(Problem requirements): Text in the records must be reproduced exactly, and pictures must be skipped.

++++++

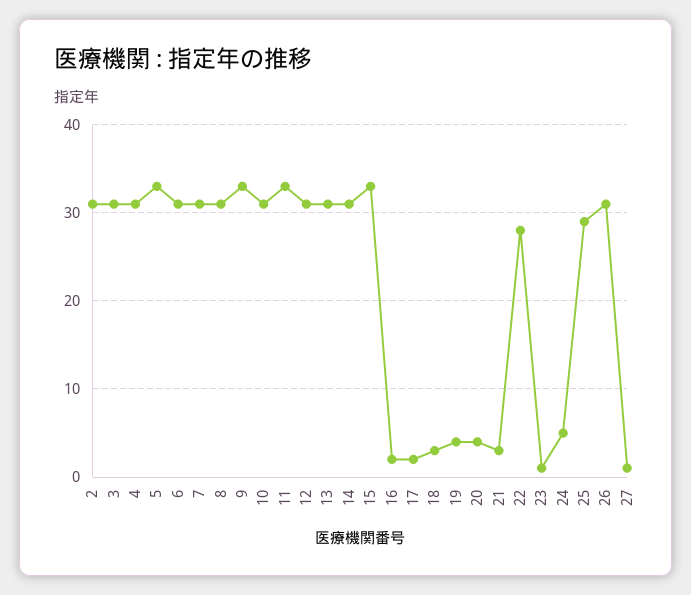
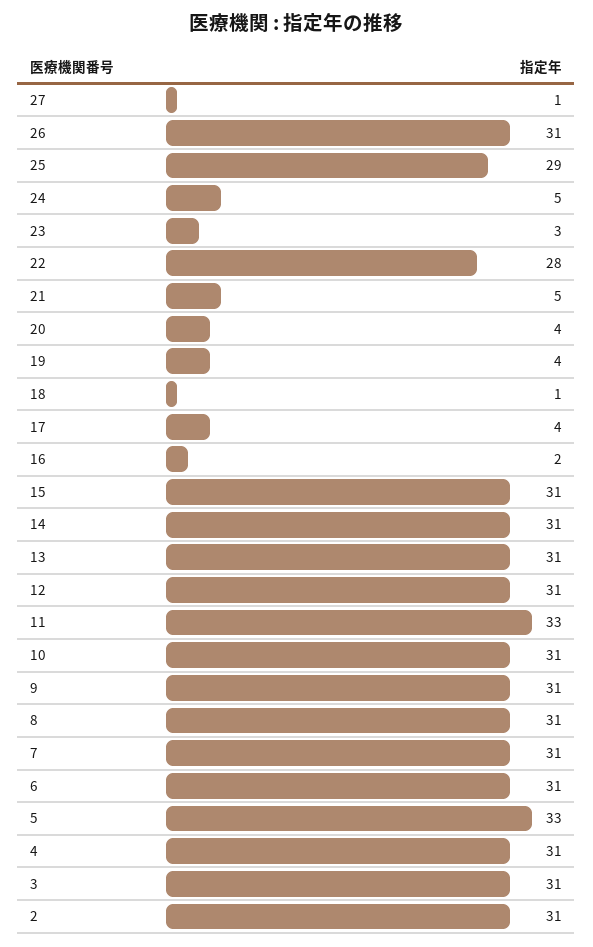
  {
    "2": 31,
    "3": 31,
    "4": 31,
    "5": 33,
    "6": 31,
    "7": 31,
    "8": 31,
-   "9": 33,
+   "9": 31,
    "10": 31,
    "11": 33,
    "12": 31,
    "13": 31,
    "14": 31,
-   "15": 33,
+   "15": 31,
    "16": 2,
-   "17": 2,
+   "17": 4,
-   "18": 3,
+   "18": 1,
    "19": 4,
    "20": 4,
-   "21": 3,
+   "21": 5,
    "22": 28,
-   "23": 1,
+   "23": 3,
    "24": 5,
    "25": 29,
    "26": 31,
    "27": 1
  }

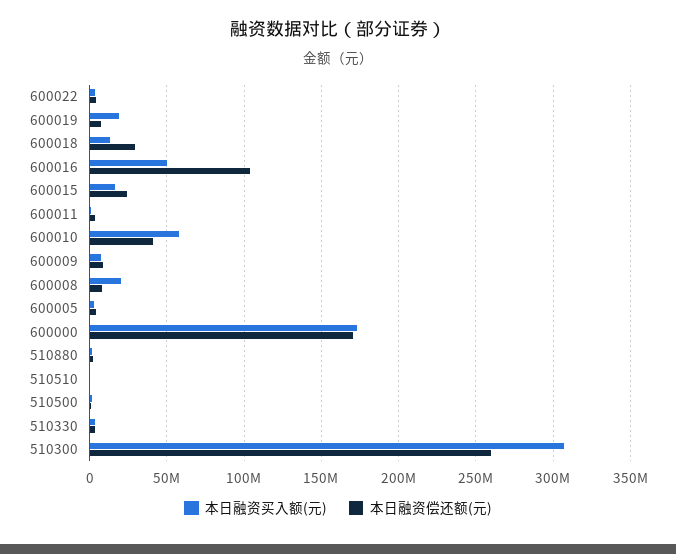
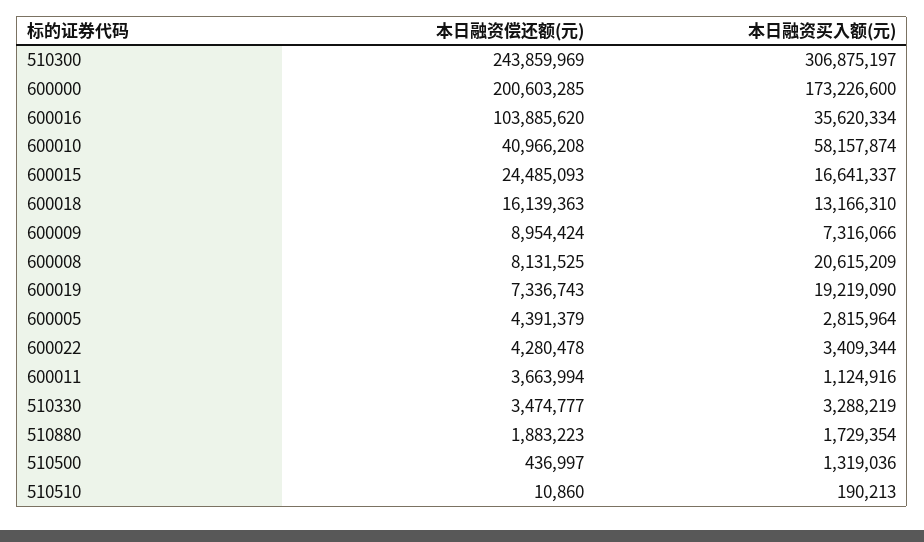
  {
    "本日融资买入额(元)": {
      "600022": 3409344,
      "600019": 19219090,
      "600018": 13166310,
-     "600016": 50000000,
+     "600016": 35620334,
      "600015": 16641337,
      "600011": 1124916,
      "600010": 58157874,
      "600009": 7316066,
      "600008": 20615209,
      "600005": 2815964,
      "600000": 173226600,
      "510880": 1729354,
      "510510": 190213,
      "510500": 1319036,
      "510330": 3288219,
      "510300": 306875197
    },
    "本日融资偿还额(元)": {
      "600022": 4280478,
      "600019": 7336743,
-     "600018": 30000000,
+     "600018": 16139363,
      "600016": 103885620,
      "600015": 24485093,
      "600011": 3663994,
      "600010": 40966208,
      "600009": 8954424,
      "600008": 8131525,
      "600005": 4391379,
-     "600000": 170000000,
+     "600000": 200603285,
      "510880": 1883223,
      "510510": 10860,
      "510500": 436997,
      "510330": 3474777,
-     "510300": 260000000
+     "510300": 243859969
    }
  }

++++++

(Solution to this task):
  {
    "2": 31,
    "3": 31,
    "4": 31,
    "5": 33,
    "6": 31,
    "7": 31,
    "8": 31,
-   "9": 33,
+   "9": 31,
    "10": 31,
    "11": 33,
    "12": 31,
    "13": 31,
    "14": 31,
-   "15": 33,
+   "15": 31,
    "16": 2,
-   "17": 2,
+   "17": 4,
-   "18": 3,
+   "18": 1,
    "19": 4,
    "20": 4,
-   "21": 3,
+   "21": 5,
    "22": 28,
-   "23": 1,
+   "23": 3,
    "24": 5,
    "25": 29,
    "26": 31,
    "27": 1
  }

  {
    "本日融资买入额(元)": {
      "600022": 3409344,
      "600019": 19219090,
      "600018": 13166310,
-     "600016": 50000000,
+     "600016": 35620334,
      "600015": 16641337,
      "600011": 1124916,
      "600010": 58157874,
      "600009": 7316066,
      "600008": 20615209,
      "600005": 2815964,
      "600000": 173226600,
      "510880": 1729354,
      "510510": 190213,
      "510500": 1319036,
      "510330": 3288219,
      "510300": 306875197
    },
    "本日融资偿还额(元)": {
      "600022": 4280478,
      "600019": 7336743,
-     "600018": 30000000,
+     "600018": 16139363,
      "600016": 103885620,
      "600015": 24485093,
      "600011": 3663994,
      "600010": 40966208,
      "600009": 8954424,
      "600008": 8131525,
      "600005": 4391379,
-     "600000": 170000000,
+     "600000": 200603285,
      "510880": 1883223,
      "510510": 10860,
      "510500": 436997,
      "510330": 3474777,
-     "510300": 260000000
+     "510300": 243859969
    }
  }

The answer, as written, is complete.